The holotype consists of some disarticulated bone fragments preserved on several chalkstone blocks. It is housed in the Dinosaur Museum, run by Czerkas himself.

The specimen was first described as a pterosaur, with a long tail and an estimated wingspan of 1.20 meters (3.94 feet). The authors considered it to be a "rhamphorhynchoid", i.e. a basal pterosaur, due to its long tail and large but not elongate cervical vertebrae, but without the typical groove in its forelimb bones. It was regarded as a "rhamphorhynchoid" based on an unprepared specimen in the most recent review of Morrison pterosaurs.

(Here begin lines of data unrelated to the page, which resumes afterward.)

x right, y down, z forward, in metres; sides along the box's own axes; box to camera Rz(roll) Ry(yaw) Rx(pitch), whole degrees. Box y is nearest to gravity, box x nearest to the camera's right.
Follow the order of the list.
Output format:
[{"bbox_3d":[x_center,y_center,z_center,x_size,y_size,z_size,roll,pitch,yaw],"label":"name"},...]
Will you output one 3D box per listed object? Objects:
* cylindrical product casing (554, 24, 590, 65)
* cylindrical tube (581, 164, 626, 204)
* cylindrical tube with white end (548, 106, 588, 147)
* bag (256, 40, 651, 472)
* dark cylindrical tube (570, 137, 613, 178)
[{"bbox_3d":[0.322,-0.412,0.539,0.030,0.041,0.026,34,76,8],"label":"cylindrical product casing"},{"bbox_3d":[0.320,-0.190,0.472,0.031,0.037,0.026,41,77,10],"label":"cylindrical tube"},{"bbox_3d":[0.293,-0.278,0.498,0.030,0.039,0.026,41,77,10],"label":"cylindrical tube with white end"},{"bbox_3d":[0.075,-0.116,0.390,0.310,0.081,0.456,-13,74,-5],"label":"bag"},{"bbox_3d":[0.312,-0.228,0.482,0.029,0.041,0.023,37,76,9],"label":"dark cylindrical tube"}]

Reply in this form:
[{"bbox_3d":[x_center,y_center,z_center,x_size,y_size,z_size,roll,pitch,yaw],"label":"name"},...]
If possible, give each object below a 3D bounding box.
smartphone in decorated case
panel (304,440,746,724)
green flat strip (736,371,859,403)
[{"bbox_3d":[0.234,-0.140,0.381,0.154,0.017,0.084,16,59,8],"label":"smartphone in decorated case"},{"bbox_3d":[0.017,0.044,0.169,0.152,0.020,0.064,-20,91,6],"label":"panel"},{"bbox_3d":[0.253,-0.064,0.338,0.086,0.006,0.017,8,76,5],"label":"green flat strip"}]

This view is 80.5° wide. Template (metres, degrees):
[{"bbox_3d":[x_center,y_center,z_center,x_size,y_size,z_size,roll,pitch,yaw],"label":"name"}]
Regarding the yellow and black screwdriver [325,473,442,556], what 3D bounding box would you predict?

In 2007, pterosaur specialist Chris Bennett published a redescription wherein he disagreed with Czerkas' and Mickelson's conclusions. He found several of the bone identifications and interpretations to be mistaken, such as the skull bone (interpreted here as just a bone fragment of unknown origin), elongate tail vertebra (the presumed elongated extensions were ribs), humerus (unknown), and the orientation of the bone described as a scapulacoracoid (the scapula and coracoid parts had been confused). He could not locate other bones seen as impressions, and found no evidence to suggest that the identifiable bones came from a pterosaur. In fact, he found the general quality of the bone texture to differ from that of pterosaur bones. He concluded by classifying it as Diapsida incertae sedis, and a dubious name, adding an exhortation not to name pterosaurs from material lacking unequivocal pterosaur characters.

Bennett's conclusion was rejected by Czerkas & Ford (2018), who affirmed the validity of initial interpretation of Utahdactylus as a pterosaur. The authors reported that the cervical of the holotype specimen was completely prepared out of the matrix along with the scapulacoracoid, a sacrum, and part of a mandible. The study of the glenoid indicated that it had a pterosaur saddle-shaped articulation for the humerus. In addition, the authors reported a parallel alignment of the dentaries, indicating that they formed a mandibular symphysis. Czerkas & Ford interpreted the presence of the elongate mandibular symphysis and spoon-like expansion of the anterior end of the jaws as aligning Utahdactylus with pterodactyloids, and specifically within Ctenochasmatidae. The authors interpreted Utahdactylus as the first known gnathosaur from North America.